Note: This is my third in a series of posts about time travel books featuring the Underground Railroad.
Flight to Freedom!: Nickolas Flux and the Underground Railroad (Nickolas Flux History Chronicles) by Mari Bolte, illustrated by Mark Simmons, 2014, 40 pages.
Summary from Amazon:
When a spontaneous time leap sends Nickolas Flux back to the height of the Underground Railroad, what’s a teenage history buff to do? Try to help a runaway slave escape, of course! From slave catchers to safe houses, Nick must survive a journey on the secret network that helped runaway slaves gain their freedom.
At forty pages, this book was almost a booklet. Actually, it is a slim graphic novel and because I don’t know much about graphic novels, I’m not in the best position to evaluate one. Visually, I can say I found the pictures a bit muddy/dark for my taste. This may be because the illustrator was depicting action that took place at night. Also, the tall, skinny, font greatly strained my almost-fifty-year-old eyes.
Nine of the pages have “Flux Facts” at the bottom of them that provide additional information about the Underground Railroad. This Flux Fact gave me pause:
The Underground Railroad ran both ways. Bounty hunters and kidnappers captured free blacks and runaway slaves in the North. They took them to the South and sold them back into slavery.
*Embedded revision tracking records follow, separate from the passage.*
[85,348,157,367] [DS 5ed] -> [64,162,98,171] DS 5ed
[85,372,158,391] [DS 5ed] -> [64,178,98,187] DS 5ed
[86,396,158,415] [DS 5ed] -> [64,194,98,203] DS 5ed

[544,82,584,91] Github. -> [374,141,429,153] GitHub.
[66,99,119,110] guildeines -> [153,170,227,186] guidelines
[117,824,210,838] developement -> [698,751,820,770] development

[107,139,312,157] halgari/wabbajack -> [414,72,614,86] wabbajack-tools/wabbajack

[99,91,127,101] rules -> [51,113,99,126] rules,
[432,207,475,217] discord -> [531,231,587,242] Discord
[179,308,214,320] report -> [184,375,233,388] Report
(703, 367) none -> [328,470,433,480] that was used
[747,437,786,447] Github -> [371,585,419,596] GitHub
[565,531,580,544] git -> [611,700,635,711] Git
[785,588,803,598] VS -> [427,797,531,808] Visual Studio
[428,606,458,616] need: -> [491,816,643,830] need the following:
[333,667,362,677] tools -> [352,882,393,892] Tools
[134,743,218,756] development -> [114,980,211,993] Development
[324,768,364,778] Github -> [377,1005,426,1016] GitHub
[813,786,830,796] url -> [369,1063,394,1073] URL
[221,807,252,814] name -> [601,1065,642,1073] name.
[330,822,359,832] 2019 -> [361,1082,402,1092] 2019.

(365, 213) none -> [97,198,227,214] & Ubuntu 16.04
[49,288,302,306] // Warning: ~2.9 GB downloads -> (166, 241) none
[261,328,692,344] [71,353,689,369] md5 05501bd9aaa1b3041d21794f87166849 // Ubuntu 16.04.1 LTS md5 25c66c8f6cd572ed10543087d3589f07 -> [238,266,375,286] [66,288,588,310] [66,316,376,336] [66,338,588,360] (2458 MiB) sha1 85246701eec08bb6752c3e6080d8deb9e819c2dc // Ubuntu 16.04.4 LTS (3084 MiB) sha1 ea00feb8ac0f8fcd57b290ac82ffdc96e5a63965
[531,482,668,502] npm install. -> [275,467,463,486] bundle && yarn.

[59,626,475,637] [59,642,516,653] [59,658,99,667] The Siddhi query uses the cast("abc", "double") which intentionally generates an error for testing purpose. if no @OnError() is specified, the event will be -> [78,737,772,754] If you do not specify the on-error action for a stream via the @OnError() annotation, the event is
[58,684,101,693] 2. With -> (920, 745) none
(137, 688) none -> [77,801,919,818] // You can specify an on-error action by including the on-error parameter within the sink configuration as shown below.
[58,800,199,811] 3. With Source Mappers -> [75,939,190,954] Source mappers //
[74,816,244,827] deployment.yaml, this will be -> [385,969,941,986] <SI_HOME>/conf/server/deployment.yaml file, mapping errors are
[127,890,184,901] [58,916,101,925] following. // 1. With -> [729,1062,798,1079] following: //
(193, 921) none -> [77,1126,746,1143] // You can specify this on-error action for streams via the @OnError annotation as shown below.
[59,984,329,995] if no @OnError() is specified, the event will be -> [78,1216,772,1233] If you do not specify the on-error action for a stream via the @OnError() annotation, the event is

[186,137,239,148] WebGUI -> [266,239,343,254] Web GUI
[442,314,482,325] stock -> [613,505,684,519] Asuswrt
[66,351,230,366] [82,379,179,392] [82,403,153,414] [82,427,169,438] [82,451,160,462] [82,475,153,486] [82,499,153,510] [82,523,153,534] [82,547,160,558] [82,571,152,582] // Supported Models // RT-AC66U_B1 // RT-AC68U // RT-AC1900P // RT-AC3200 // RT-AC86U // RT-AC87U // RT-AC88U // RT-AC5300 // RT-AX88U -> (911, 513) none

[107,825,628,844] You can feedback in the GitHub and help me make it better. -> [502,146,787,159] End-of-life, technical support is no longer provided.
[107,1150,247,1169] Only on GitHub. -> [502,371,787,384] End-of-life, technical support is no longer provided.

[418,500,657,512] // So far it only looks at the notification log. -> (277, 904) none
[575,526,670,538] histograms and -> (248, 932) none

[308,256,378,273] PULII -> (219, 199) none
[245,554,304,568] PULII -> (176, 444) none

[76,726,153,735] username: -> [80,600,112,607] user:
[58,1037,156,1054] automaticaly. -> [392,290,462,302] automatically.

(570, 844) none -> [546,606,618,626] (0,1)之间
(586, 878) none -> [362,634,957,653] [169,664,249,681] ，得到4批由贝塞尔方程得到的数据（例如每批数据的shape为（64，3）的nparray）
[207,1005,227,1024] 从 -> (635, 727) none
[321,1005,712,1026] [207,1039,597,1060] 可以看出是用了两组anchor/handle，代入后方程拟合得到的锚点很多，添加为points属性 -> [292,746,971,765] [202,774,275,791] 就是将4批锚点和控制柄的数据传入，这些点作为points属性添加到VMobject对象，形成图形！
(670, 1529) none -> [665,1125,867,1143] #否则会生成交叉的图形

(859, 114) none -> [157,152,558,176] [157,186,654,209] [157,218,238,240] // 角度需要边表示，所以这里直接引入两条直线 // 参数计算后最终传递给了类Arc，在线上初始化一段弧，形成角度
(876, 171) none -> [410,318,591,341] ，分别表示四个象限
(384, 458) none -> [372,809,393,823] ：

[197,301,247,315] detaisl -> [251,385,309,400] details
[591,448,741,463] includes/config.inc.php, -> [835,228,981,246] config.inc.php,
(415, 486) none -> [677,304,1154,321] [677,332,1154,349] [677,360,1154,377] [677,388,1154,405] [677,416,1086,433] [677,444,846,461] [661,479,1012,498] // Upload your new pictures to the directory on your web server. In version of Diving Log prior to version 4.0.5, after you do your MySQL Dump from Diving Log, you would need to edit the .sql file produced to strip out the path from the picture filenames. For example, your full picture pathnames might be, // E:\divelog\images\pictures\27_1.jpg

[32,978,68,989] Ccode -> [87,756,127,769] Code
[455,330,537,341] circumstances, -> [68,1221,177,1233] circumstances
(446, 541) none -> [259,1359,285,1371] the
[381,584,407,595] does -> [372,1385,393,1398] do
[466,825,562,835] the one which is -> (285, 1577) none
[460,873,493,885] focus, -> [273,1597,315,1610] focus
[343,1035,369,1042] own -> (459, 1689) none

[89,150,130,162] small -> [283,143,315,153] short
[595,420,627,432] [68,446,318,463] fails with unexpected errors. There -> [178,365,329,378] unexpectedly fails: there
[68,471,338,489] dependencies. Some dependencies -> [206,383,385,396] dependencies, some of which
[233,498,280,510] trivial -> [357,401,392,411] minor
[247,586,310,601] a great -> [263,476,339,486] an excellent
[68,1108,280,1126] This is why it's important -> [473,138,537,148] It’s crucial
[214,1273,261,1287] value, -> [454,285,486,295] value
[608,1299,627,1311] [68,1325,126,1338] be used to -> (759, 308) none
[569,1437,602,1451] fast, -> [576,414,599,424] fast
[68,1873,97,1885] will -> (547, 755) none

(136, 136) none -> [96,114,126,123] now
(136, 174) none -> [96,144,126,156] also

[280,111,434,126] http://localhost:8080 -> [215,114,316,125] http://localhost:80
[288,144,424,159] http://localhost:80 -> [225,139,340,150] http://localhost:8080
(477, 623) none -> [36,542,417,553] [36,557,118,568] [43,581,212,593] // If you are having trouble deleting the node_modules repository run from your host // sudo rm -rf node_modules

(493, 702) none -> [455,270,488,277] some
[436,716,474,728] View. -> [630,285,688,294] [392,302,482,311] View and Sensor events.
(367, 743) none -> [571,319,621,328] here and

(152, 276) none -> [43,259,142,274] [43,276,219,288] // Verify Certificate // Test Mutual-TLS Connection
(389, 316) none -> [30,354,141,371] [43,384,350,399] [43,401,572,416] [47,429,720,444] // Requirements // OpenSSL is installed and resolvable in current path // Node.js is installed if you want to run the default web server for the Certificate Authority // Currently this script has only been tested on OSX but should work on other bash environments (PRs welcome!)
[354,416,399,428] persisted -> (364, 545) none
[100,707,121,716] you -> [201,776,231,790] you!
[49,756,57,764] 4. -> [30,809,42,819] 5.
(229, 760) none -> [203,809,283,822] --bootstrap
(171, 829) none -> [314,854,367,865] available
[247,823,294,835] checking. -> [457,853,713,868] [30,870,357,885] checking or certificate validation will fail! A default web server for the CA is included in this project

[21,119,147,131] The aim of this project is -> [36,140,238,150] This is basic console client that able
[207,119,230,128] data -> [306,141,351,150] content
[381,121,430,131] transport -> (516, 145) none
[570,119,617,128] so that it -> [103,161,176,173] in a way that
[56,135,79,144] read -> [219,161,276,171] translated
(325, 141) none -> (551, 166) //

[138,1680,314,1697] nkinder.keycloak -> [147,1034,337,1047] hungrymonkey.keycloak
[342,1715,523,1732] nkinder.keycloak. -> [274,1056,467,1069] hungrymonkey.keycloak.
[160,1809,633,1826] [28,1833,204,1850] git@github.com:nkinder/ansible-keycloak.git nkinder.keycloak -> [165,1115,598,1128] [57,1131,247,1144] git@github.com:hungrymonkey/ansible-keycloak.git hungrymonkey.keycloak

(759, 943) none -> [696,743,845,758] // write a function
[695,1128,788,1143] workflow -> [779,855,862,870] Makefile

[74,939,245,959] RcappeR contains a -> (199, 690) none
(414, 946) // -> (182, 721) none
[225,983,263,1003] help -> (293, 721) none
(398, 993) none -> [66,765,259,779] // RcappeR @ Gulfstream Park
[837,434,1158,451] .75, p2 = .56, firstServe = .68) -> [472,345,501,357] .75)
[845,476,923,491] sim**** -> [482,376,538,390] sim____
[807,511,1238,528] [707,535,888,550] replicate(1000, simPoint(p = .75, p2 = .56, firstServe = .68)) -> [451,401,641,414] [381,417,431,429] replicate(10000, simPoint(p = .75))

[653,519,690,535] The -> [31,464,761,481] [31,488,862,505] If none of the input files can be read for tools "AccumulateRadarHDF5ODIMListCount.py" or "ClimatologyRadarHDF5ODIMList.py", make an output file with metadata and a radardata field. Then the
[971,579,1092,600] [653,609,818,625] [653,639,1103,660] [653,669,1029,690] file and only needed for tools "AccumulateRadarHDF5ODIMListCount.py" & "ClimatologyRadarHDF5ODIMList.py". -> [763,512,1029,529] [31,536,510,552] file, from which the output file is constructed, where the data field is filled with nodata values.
It is true bounty hunters captured free blacks and runaway slaves and brought them South, however is this really part of the Underground Railroad as it is usually defined? Wikipedia only refers to the northern movement of enslaved people.
In this story, Nickolas Flux and his friend Nadia are visiting the Sparta Hills Museum of History with their class. Nadia reads aloud from the plaque beside a quilt displayed on the wall
… people believe certain quilt patterns aided runaway slaves on the Underground Railroad. For example, the wagon wheel pattern was said to signal the start of a slave’s journey.
Nicholas touches the quilt and is whisked back in time. I would love to believe that patterns in quilts gave information to enslaved people who were using the Underground Railroad. However, I’m afraid the evidence is not there. From Scholastic:
Myth:
Slaves made quilts that had specific symbols – or codes – that helped slaves escape. Slaves used the quilts since many of them were illiterate.Truth:
People in the 1800s, including slaves, made quilts. Sometimes these quilts had symbols in them, but they were not secret codes that helped runaway slaves. The story of the Secret Quilt Code began with a book called Hidden in Plain View published in 1999. Before then, there was no talk about a Secret Quilt Code. In all the interviews with freed slaves done in the 1930s, no one mentioned the Code, and since 1999, many historians have disputed the truth to the story. It is also unrealistic to expect that slaves could gather the material and make a quilt fast enough to help escaping slaves. Escaping slaves certainly did not carry quilts with them in their escape to freedom – they were just too heavy.
However, since this is a work of fiction, I guess the quilt makes an acceptable time travel “portal”. Despite my belief that parts of this book might be factually incorrect or at least misleading, and despite the fact that this was the least engaging time travel story about the Underground Railroad of the four I have read recently, I still think it could serve as a useful introduction to the subject of the Underground Railroad, especially for reluctant readers who only want to read graphic novels. My nine-year-old son saw it on the dining room table and immediately wanted to borrow it which means something, and may mean a lot!
Related Links:
- Scholastic Myths of the Underground Railroad
- National Geographic Did Quilts Hold Codes to the Underground Railroad?
- Hoaxes.org The Underground Railroad Quilt Code
For more reviews of middle grade books, check out the MMGM links on Shannon Messenger’s blog.
Next week: Infinity Ring Book Three: The Trap Door.
Not sure how good this one sounds, especially since it may not be completely correct factually.. Thanks for letting us know.
I usually love to read books about the underground railroad. This sounds unique and perhaps meant for the age group listed, since it is a graphic novel. Like the mention about the dispute about codes hidden in quilts.